Vision Foundation Models in Agriculture: Toward Domain-Specific Adaptation for Weed Herbicide Trials Assessment
Leire Benito-Del-Valle, Artzai Picón, Daniel Mugica, Manuel Ramos, Eva Portillo, Javier Romero, Carlos Javier Jimenez, Ramón Navarra-Mestre
TL;DR
This work develops a domain-specific vision foundation model for herbicide trials by applying self-supervised pretraining (DINOv2) on a large, curated agricultural dataset and then fine-tuning with SegFormer decoders for vegetation, species, and damage segmentation. It demonstrates clear performance gains over general-purpose foundation models, especially under domain shifts and with limited labeled data, achieving higher F1 scores for both species identification and damage classification on BASE, REALITY, and DRONE datasets.

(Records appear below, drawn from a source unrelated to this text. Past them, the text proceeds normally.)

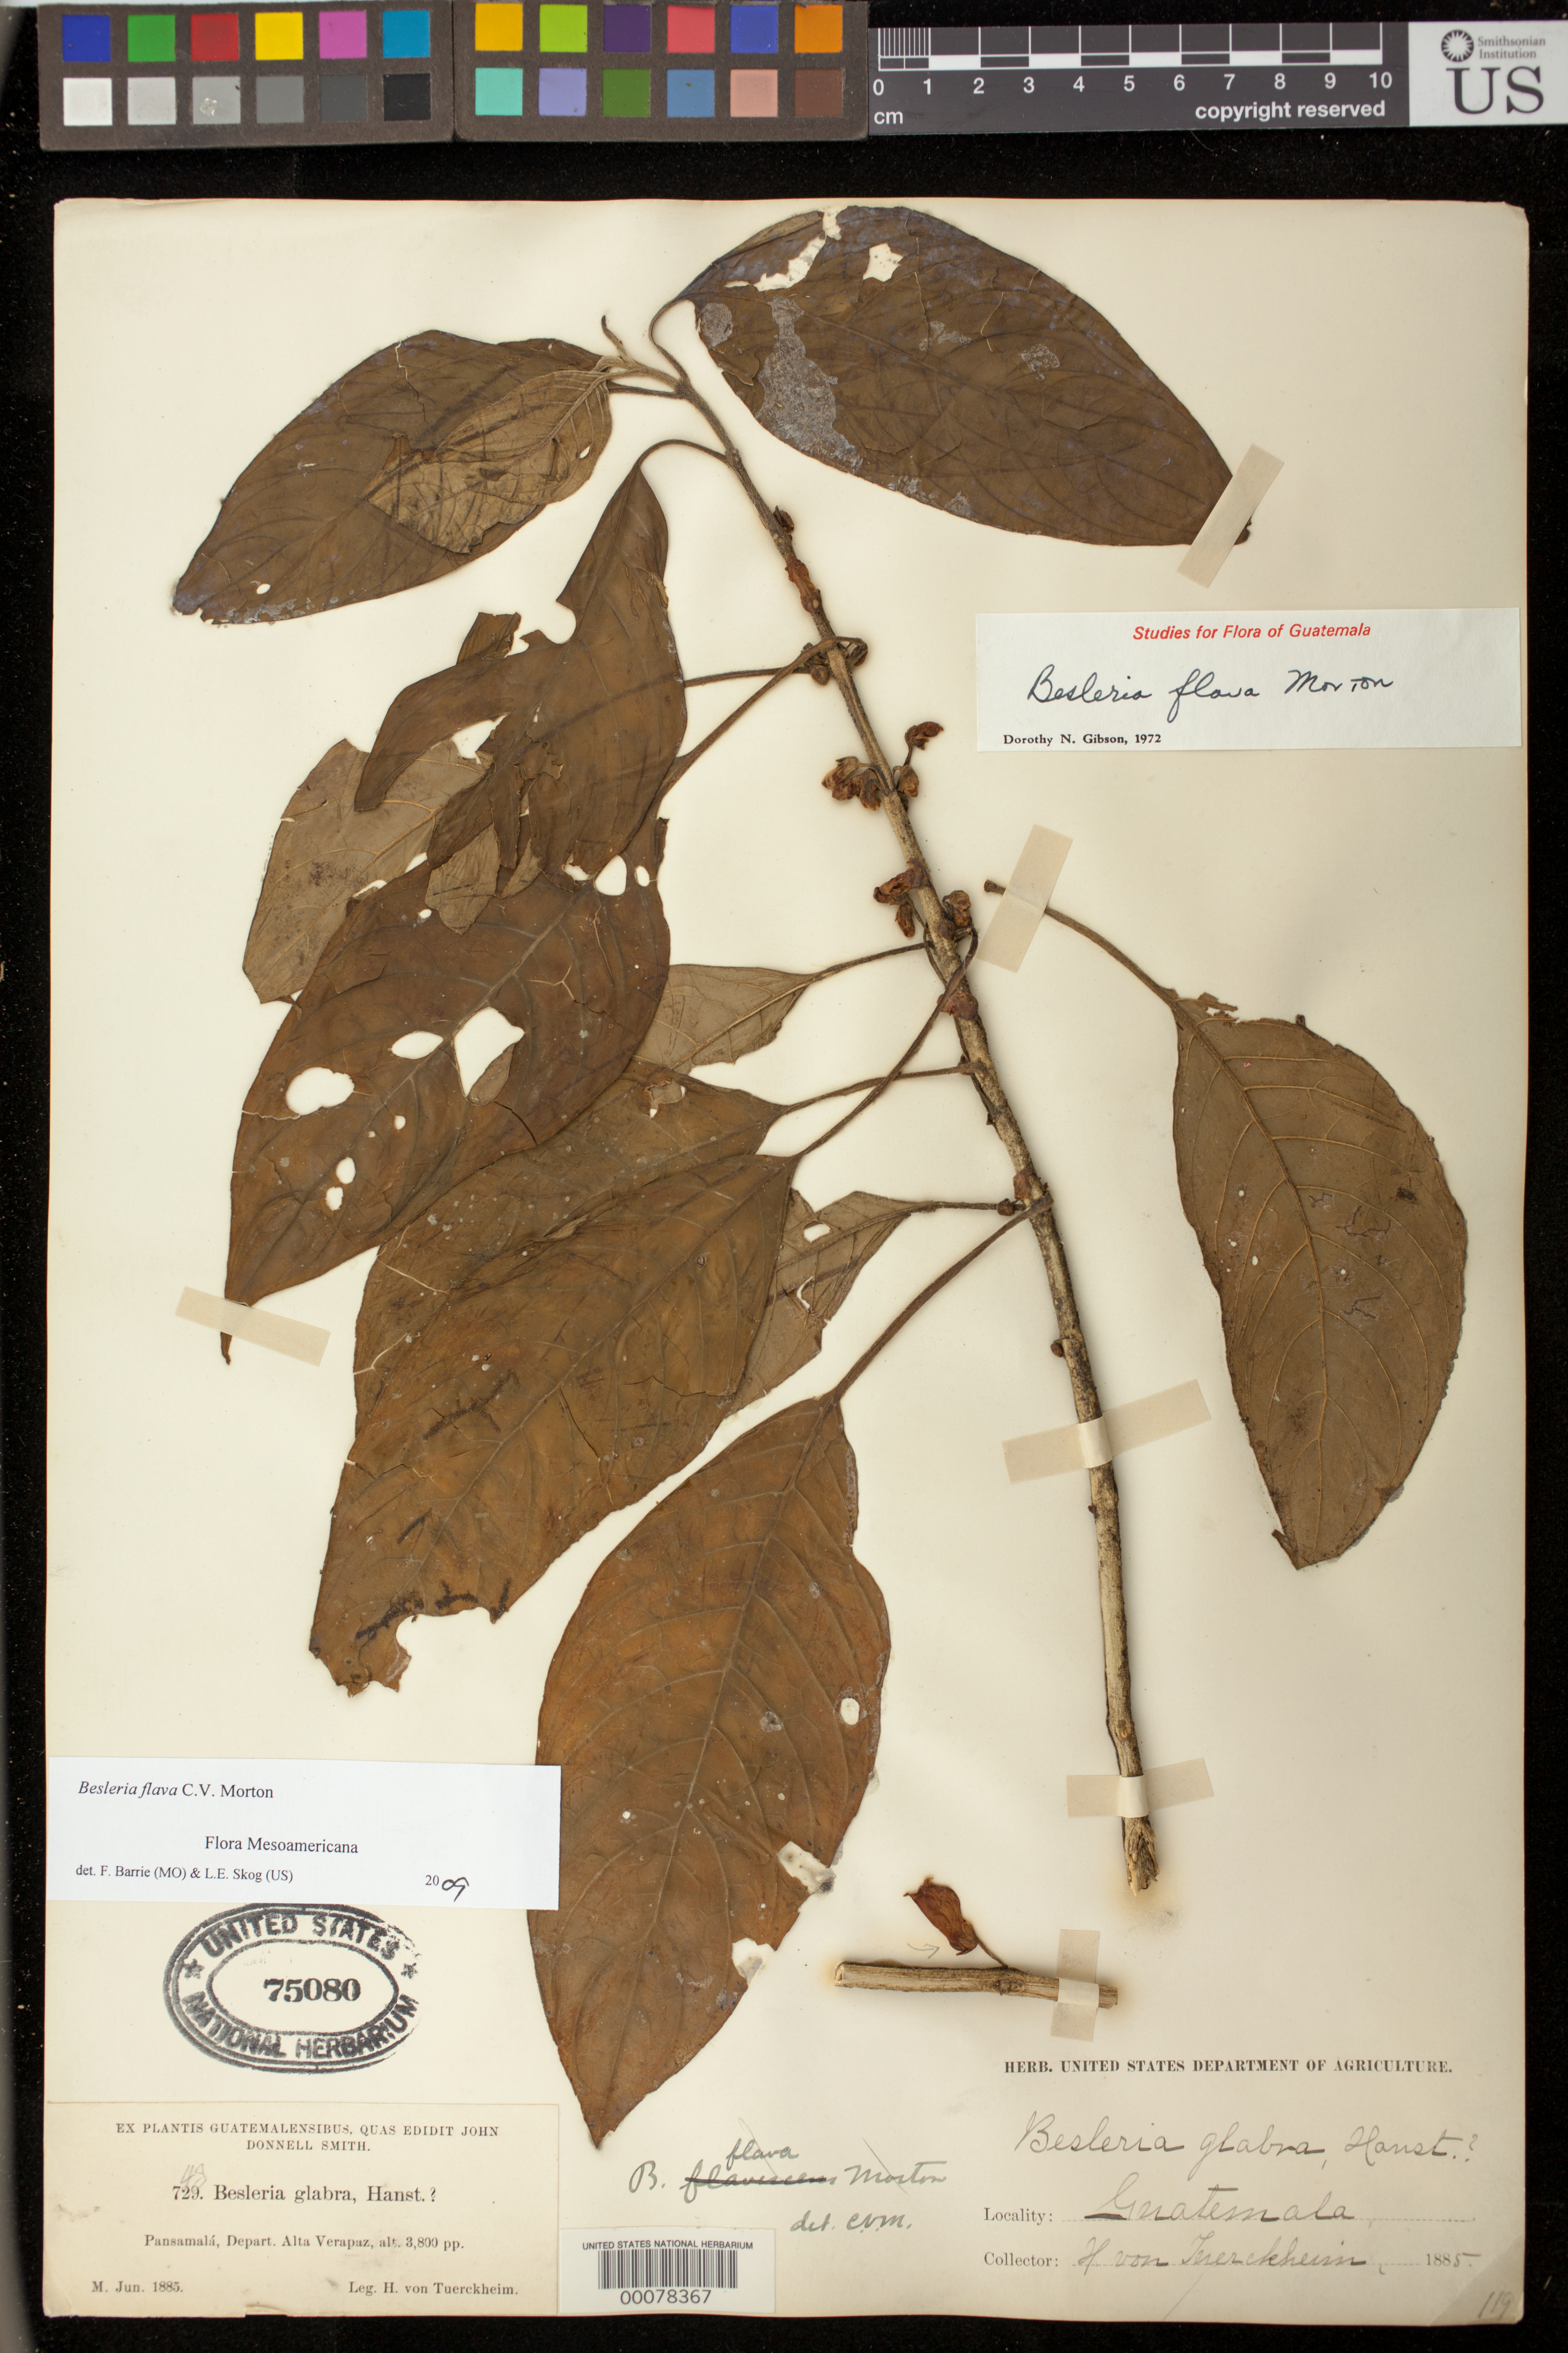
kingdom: Plantae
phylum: Tracheophyta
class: Magnoliopsida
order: Lamiales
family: Gesneriaceae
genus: Besleria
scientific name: Besleria flava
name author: C.V. Morton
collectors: H. von Türckheim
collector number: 748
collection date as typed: Jun 1885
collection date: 1885-06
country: Guatemala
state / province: Alta Verapaz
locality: Pansamala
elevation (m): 1158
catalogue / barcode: US 75080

The results highlight improved generalization to unseen environments and reduced annotation needs, suggesting practical scalability for automated herbicide-trial analysis. The study also discusses computational considerations and future directions (e.g., LoRA) to further enhance efficiency and applicability across broader agricultural tasks.
Abstract
Herbicide field trials require accurate identification of plant species and assessment of herbicide-induced damage across diverse environments. While general-purpose vision foundation models have shown promising results in complex visual domains, their performance can be limited in agriculture, where fine-grained distinctions between species and damage types are critical. In this work, we adapt a general-purpose vision foundation model to herbicide trial characterization. Trained using a self-supervised learning approach on a large, curated agricultural dataset, the model learns rich and transferable representations optimized for herbicide trials images. Our domain-specific model significantly outperforms the best general-purpose foundation model in both species identification (F1 score improvement from 0.91 to 0.94) and damage classification (from 0.26 to 0.33). Under unseen conditions (new locations and other time), it achieves even greater gains (species identification from 0.56 to 0.66; damage classification from 0.17 to 0.27). In domain-shift scenarios, such as drone imagery, it maintains strong performance (species classification from 0.49 to 0.60). Additionally, we show that domain-specific pretraining enhances segmentation accuracy, particularly in low-annotation regimes. An annotation-efficiency analysis reveals that, under unseen conditions, the domain-specific model achieves 5.4% higher F1 score than the general-purpose model, while using 80% fewer labeled samples. These results demonstrate the generalization capabilities of domain-specific foundation models and their potential to significantly reduce manual annotation efforts, offering a scalable and automated solution for herbicide trial analysis.